Nicholas was the first boy she ever kissed and the first boy she ever loved. He was the reason why, every summer, even before school ended, her bags were packed, ready to go to her grandmother’s.
They were two skinny kids, covered in freckles and full of energy, him and her. Never a summer passed that he didn’t have a new adventure planned for the two of them. And as hard as getting away from their grandparents was, they managed. It was part of the fun, she supposed, looking back. Grace Smith and Henry Jackson didn’t like each other for a long time, a lot of summers.
The two would wave, “Good morning,” or “Good evening,” if the other one did it first. Otherwise, Henry Jackson stayed on his side of the azaleas and Grace Smith stayed on her side. Both worked in their gardens, going about their daily routines of soap operas, afternoon naps, and baseball games. Savannah and Nicholas watched their grandparents’ drama of disdain for the other from under the mimosa tree, peeking from behind fronds that hid their blond hair and freckled faces.
Savannah’s grandfather died at a young age leaving behind her grandmother. Nicholas’s grandmother died young, too; and his grandfather returned to Port Island after retiring from the military. There, he settled in the house beside Savannah’s grandmother. He grew up there, on the island, the same as Savannah’s grandmother.
Each summer, Nicholas would wait and watch as a station wagon wheeled into Savannah’s grandmother’s driveway. Savannah and her parents would pile out of the big car, Savannah with suitcases in hand.
Not long after she arrived, Savannah would hear an owl hoot, three times. With everyone busy talking and catching up, no one ever noticed as she slipped out the screen door and into the back yard.
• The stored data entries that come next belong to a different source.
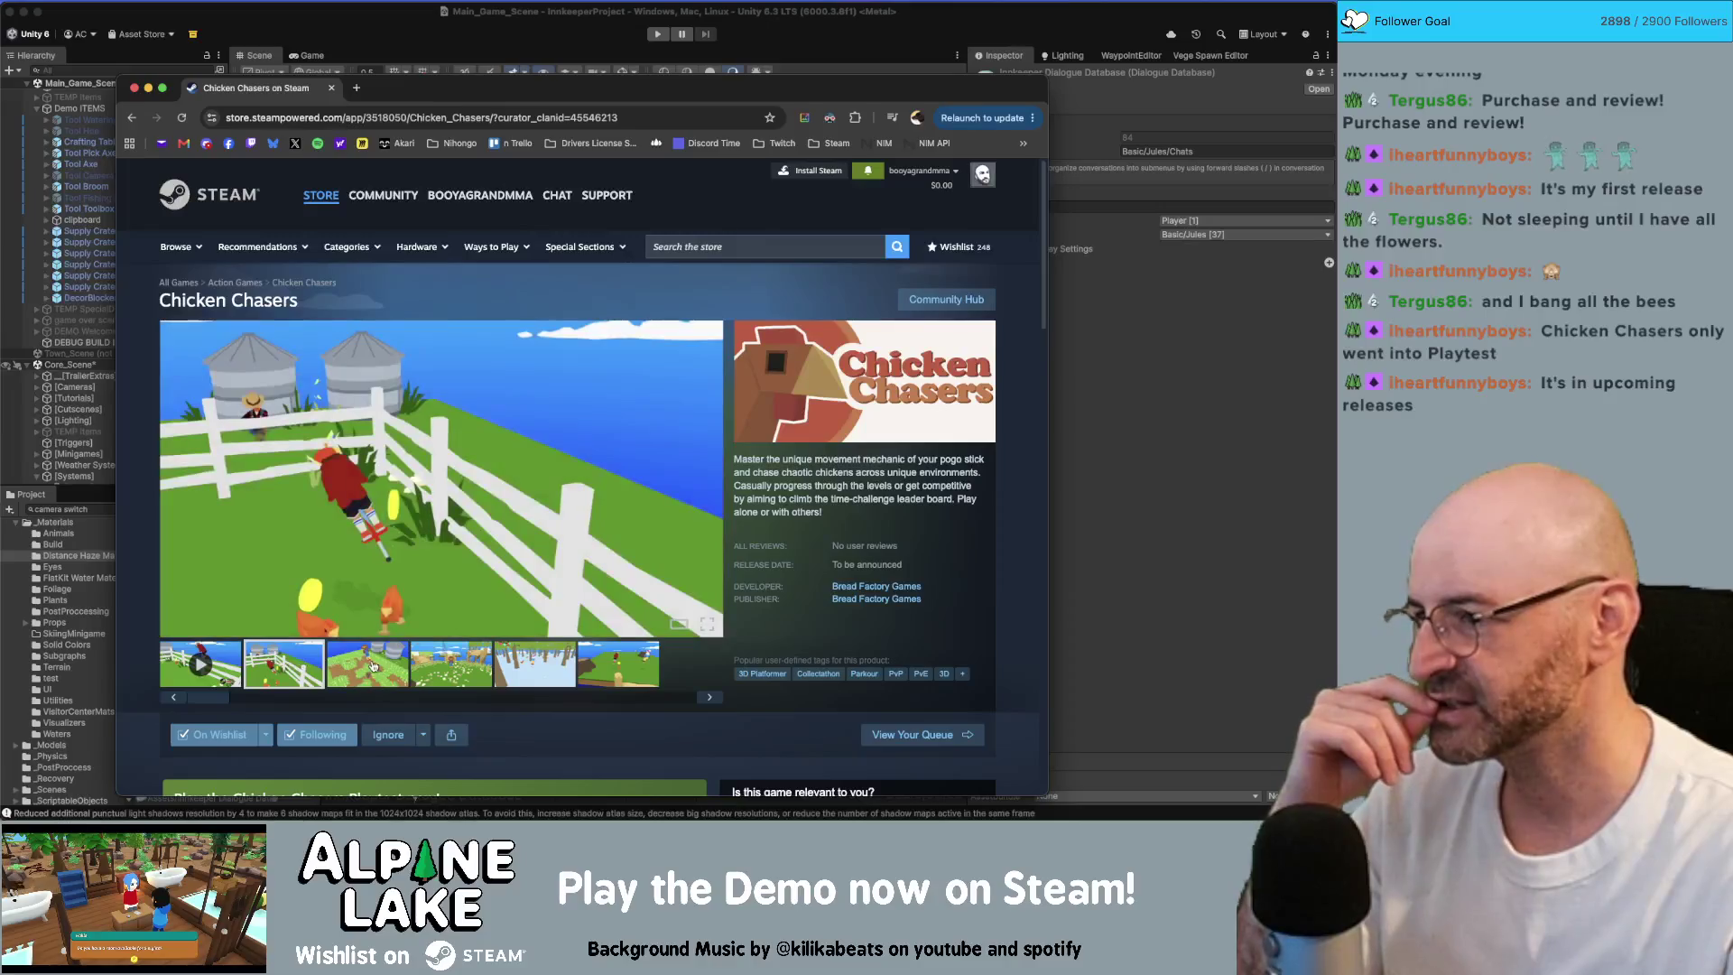
Step: Browse the Chicken Chasers screenshots, including the fence, snowy, crop-field and pogo-stick ones, then close the page
{"action": "left_click", "coordinate": [373, 666]}
{"action": "left_click", "coordinate": [456, 666]}
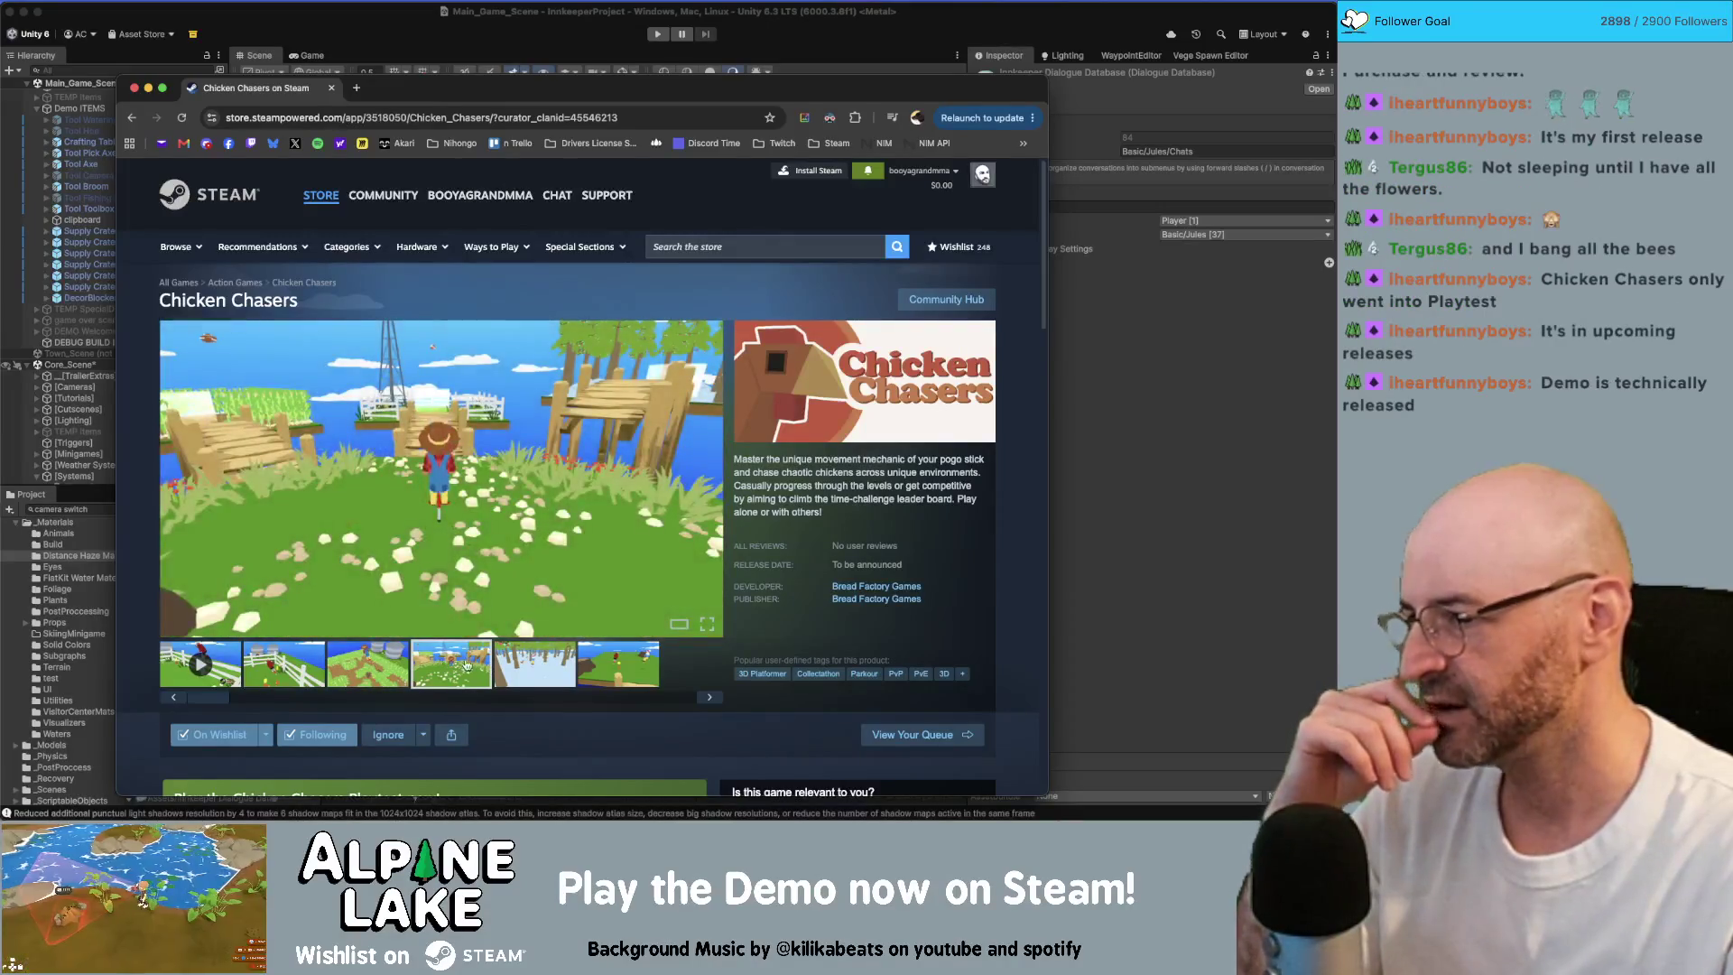
{"action": "left_click", "coordinate": [548, 665]}
{"action": "left_click", "coordinate": [611, 662]}
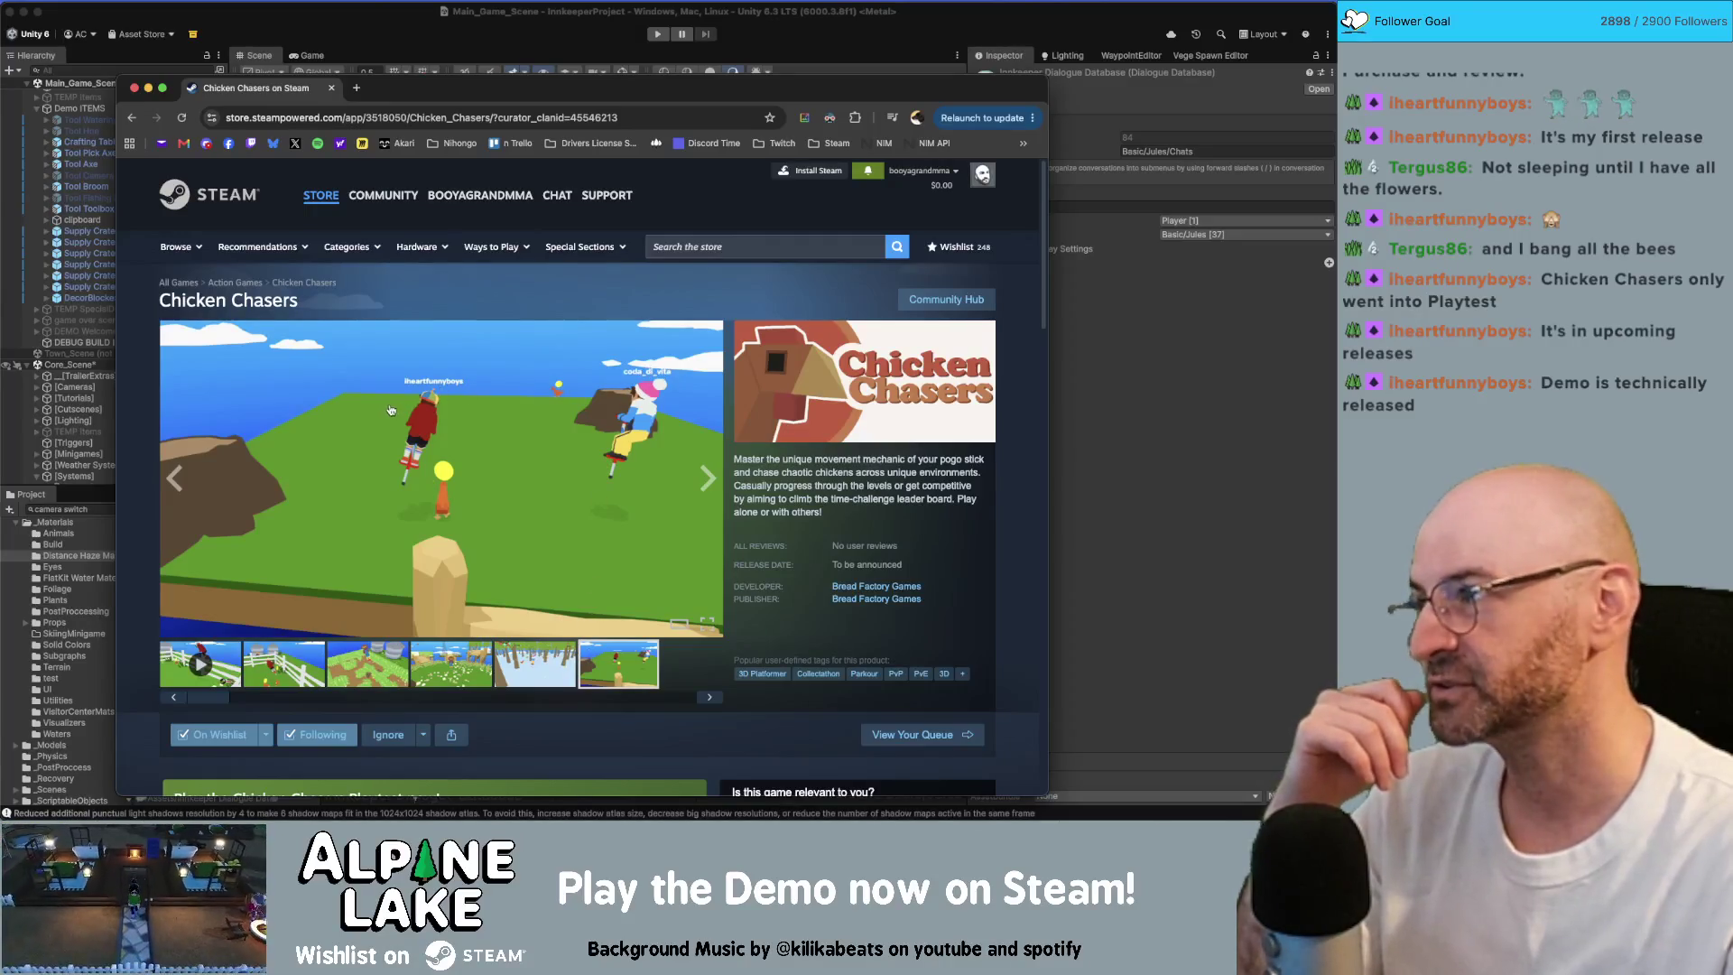
{"action": "left_click", "coordinate": [304, 672]}
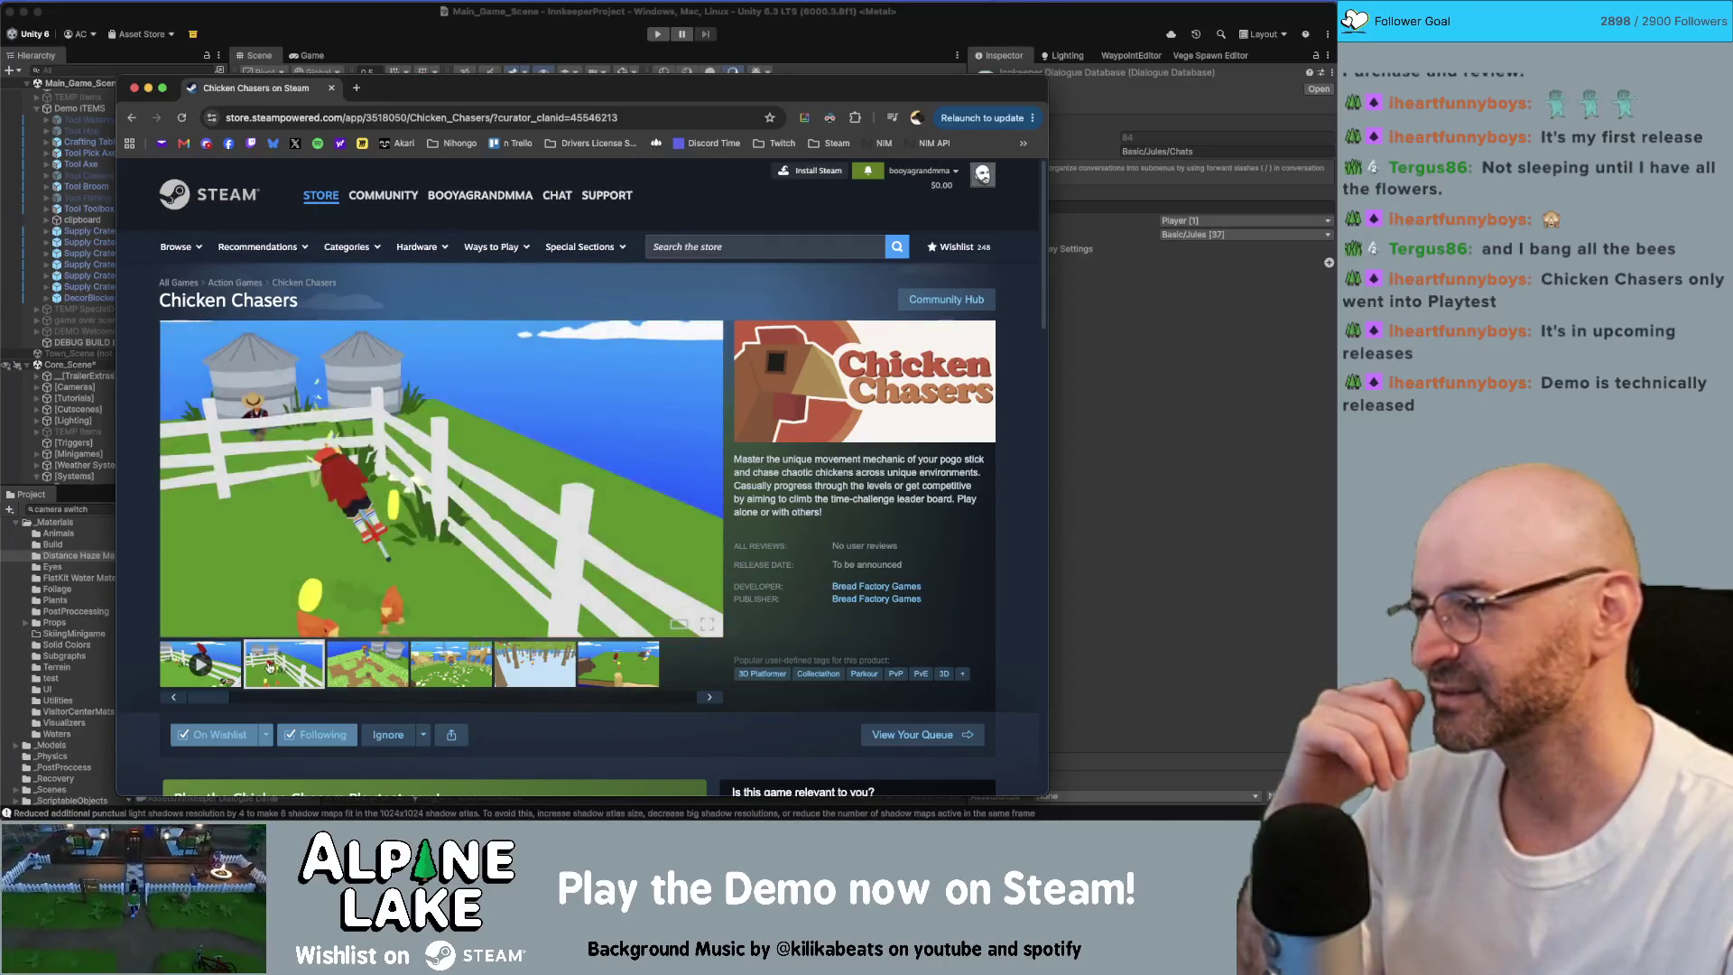
{"action": "left_click", "coordinate": [372, 669]}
Outside, Savannah would answer the owl hoots with a whistle that almost sounded like a bobwhite, except for the summer she lost one of her front teeth. Then she would shinny up the mimosa tree, Nicholas watching. They would look at each other, a year older. Back then, that was a lot.
The next morning, always well before sunup, the station wagon would be gone; Savannah’s cheek still damp from her mother’s good-bye kiss, her father’s aftershave lingering in her room.
So began Nicholas’s and Savannah’s childhood summers together.